Alan Butler, the executive director and president of the Electronic Privacy Information Center (EPIC), a nonprofit research center based in Washington, D.C., agrees with Dixon.
“Typically, apps that individuals might use to track fertility or for other personal health uses that are not billed as part of a medical service, which most of them are not, are not covered under HIPAA, and therefore, the data, even though it's data about your body or data related to your health, it's not health data as the law defines it,” Butler told VERIFY.
Some period-tracking apps, like Glow, claim they are “HIPAA compliant” on their websites. However, Dixon says a period-tracking app claiming to be HIPAA compliant is a “big red flag.”
“So, if a health app is sharing your data or selling your data, they can use all sorts of weasel words to explain that, and if you don't understand the nuances of those weasel words, it's going to be a real hard thing for you when you realize your data has been shared, or even in some cases, sold,” Dixon continued.
“When Ovia users gain access to Ovia’s premium enterprise versions of our apps through their health insurer or employer health plan, HIPAA will apply. In that case, Ovia acts as a business associate for the Ovia enterprise customer and is required to protect the data in accordance with its business associate agreement under HIPAA. However, when Ovia users use the free consumer versions of our apps, HIPAA does not apply,” an Ovia spokesperson said in an email.
In January 2021, the Federal Trade Commission (FTC) issued a complaint against Flo Health Inc., the makers of Flo, a health app that tracks periods, ovulation and pregnancy, saying that Flo shared sensitive health data from millions of users of its app with marketing and analytics firms, including Facebook and Google, despite promising to keep users’ health data private.
Six months later, in June 2021, the FTC finalized a settlement that required Flo to obtain the affirmative consent of its app’s users before sharing their personal health information with others. The settlement also required Flo to obtain an independent review of its privacy practices.
Flo told VERIFY in a statement that the company “firmly believes women’s health data should be held with the utmost privacy and care,” and says “Flo does not share personal health data with any third party.”
“Flo will never require a user to log an abortion or offer details that they feel should be kept private.
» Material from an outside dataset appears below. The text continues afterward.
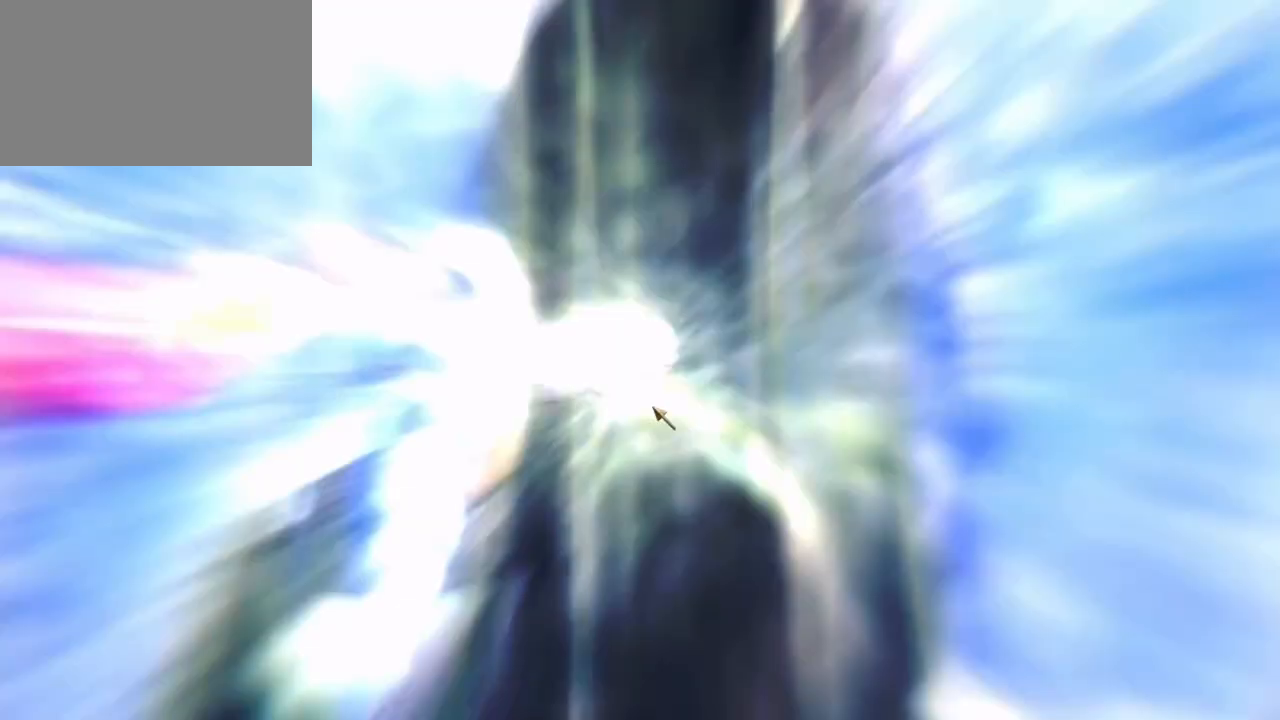
{"keys": [], "mouse": [], "events": []}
Should a user express concern about data submitted, Flo’s customer support team will delete all historical data which will completely remove all data from Flo’s servers,” Flo said.
A spokesperson for Clue, another period and ovulation tracking app, told VERIFY it is a European company obligated under the General Data Protection Regulation (GDPR) to “apply special protections to our users’ reproductive health data.”
In 2018, the GDPR was drafted and passed by the European Union (EU), and is considered one of the “toughest data privacy and security laws in the world” because it “imposes obligations onto organizations anywhere, so long as they target or collect data related to people in the EU.”
The FTC released a list of ways people can protect their privacy when using health apps, like period-trackers. These tips include comparing options on privacy, taking control of your information by checking the app’s settings to make sure it lets you control the health data you share with it and knowing the risks that come with sharing your personal health information with an app. The World Privacy Forum also shares the Patient’s Guide to HIPAA on its website. The comprehensive guide includes tips on how to guard your health privacy information.
“We have a long way to go to ensure that people's data is protected and that there is not an inordinate unnecessary data trail left behind just from living our daily lives,” Butler said.
If you think a period-tracking app shared your data without your permission, you can contact the FTC at ReportFraud.ftc.gov.